Upon assuming the presidency, the late Czech playwright Vaclac Havel told his people, “I hope you did not propose me for this office so that I could lie to you. ” Aquino is the exact opposite of that. He lies quite openly. He has made mendacity the defining principle of his rule from Day One. And this has grown to epic proportions with Mamasapano. While refusing the House invitation to appear in its hearing after Easter, he has not hesitated to give public speeches on the same subject where no one could tell him his story just can’t stand.
In fairness to all concerned, no one has accused Aquino of having sent the 44 SAF commandos to Mamasapano purposely to get wiped out. Before the official lies ran out of control, critics simply accused him of having converted a legitimate police operation into a personal adventure, where he took certain officials out of the PNP chain of command and inserted an illegal personality (the suspended PNP chief) in their place, and of having denied reinforcement to the ill-starred commandos. His deed was not as dark as that of King David, who sent Uriah the Hittite to get killed at the front so that he could have the beautiful Bathsheba all to himself upon her husband’s death. But while David repented his unspeakable deed, as Psalm 50 (the Miserere) shows us, Aquino would rather excoriate his chosen scapegoat than apologize to the nation or the victims’ families for his excess.

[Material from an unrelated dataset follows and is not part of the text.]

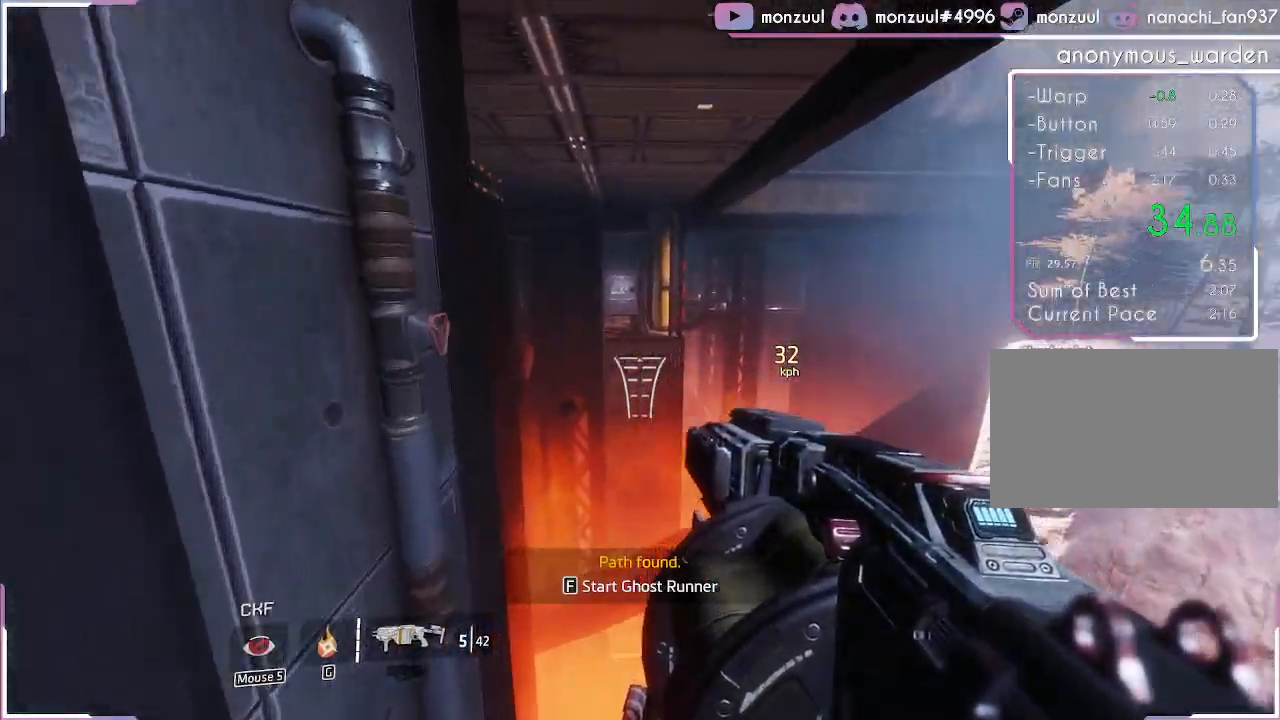
{"keys": ["a"], "events": [[233, "d", "up"]]}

The attempt to cover up has far exceeded his original offense, as in Richard Nixon’s Watergate, for which the US president was forced to quit, to avoid impeachment.
This does not befit the leader of any country, much less a predominantly Catholic one. Neither does it justify any Catholic Christian cleric or layman simply looking the other way while the most brazen lies are being flung around, all over the place. As the first and final defender of Truth, the Church cannot afford to see the truth being jettisoned in favor of the most terrible lies for the most appalling ends.
The Church needs to make a stand. It is sad that she has not. This cannot be good for anyone. The Church hierarchy must act as one and declare that it cannot continue supporting a government that is built on lies. Unless it did this soon, many might be tempted to believe our nation is not Catholic enough.